**作業の目的**
いちばん最初の行から「Unternehmen einen einfachen Zugriff auf alle」を含む行まで、両端の行も含めて一字一句そのまま書き写してください。
----- 抜き出した資料 -----
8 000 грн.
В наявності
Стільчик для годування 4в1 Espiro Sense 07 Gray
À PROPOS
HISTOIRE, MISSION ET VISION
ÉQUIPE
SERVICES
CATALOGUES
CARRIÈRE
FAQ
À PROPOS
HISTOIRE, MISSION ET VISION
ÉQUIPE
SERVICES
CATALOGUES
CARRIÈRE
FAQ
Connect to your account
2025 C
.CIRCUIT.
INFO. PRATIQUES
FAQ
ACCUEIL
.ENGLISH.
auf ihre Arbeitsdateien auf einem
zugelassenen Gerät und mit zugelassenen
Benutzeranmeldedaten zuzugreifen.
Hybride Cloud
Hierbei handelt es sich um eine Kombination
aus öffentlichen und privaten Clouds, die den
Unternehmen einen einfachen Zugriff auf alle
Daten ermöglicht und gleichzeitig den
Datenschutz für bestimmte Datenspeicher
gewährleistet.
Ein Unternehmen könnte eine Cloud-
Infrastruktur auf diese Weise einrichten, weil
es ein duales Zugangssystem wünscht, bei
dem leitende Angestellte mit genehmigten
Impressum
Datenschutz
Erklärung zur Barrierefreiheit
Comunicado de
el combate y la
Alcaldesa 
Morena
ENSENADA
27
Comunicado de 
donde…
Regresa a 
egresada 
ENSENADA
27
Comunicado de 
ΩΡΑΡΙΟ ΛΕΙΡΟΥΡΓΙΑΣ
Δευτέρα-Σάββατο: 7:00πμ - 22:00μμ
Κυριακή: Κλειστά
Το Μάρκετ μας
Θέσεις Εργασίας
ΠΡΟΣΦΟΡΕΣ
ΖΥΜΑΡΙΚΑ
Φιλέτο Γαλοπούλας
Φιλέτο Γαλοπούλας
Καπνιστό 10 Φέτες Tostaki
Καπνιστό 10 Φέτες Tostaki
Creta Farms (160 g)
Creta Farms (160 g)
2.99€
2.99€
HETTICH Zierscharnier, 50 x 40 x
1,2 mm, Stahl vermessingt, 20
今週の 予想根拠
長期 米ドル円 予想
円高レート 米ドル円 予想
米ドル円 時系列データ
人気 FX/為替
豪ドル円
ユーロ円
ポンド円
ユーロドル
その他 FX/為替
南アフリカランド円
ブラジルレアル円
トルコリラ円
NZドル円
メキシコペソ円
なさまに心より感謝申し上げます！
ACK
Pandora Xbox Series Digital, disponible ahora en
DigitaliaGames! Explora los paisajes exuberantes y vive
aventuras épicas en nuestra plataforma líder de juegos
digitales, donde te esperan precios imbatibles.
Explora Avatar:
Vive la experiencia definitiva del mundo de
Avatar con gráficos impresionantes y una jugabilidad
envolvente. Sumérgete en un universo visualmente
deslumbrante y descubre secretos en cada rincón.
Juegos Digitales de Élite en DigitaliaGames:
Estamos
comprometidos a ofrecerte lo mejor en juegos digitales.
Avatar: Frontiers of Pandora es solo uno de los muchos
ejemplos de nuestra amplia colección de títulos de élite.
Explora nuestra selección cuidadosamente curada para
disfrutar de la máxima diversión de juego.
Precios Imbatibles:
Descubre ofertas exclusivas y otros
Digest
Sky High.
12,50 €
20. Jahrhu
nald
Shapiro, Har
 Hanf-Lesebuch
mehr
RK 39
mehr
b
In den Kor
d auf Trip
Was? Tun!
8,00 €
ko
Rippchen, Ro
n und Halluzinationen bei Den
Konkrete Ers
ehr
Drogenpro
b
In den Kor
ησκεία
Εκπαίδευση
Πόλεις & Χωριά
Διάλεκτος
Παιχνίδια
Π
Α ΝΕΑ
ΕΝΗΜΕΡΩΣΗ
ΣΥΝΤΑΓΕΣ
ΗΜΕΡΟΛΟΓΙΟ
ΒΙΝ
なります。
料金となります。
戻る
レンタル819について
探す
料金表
-----
**作業の答え**
8 000 грн.
В наявності
Стільчик для годування 4в1 Espiro Sense 07 Gray
À PROPOS
HISTOIRE, MISSION ET VISION
ÉQUIPE
SERVICES
CATALOGUES
CARRIÈRE
FAQ
À PROPOS
HISTOIRE, MISSION ET VISION
ÉQUIPE
SERVICES
CATALOGUES
CARRIÈRE
FAQ
Connect to your account
2025 C
.CIRCUIT.
INFO. PRATIQUES
FAQ
ACCUEIL
.ENGLISH.
auf ihre Arbeitsdateien auf einem
zugelassenen Gerät und mit zugelassenen
Benutzeranmeldedaten zuzugreifen.
Hybride Cloud
Hierbei handelt es sich um eine Kombination
aus öffentlichen und privaten Clouds, die den
Unternehmen einen einfachen Zugriff auf alle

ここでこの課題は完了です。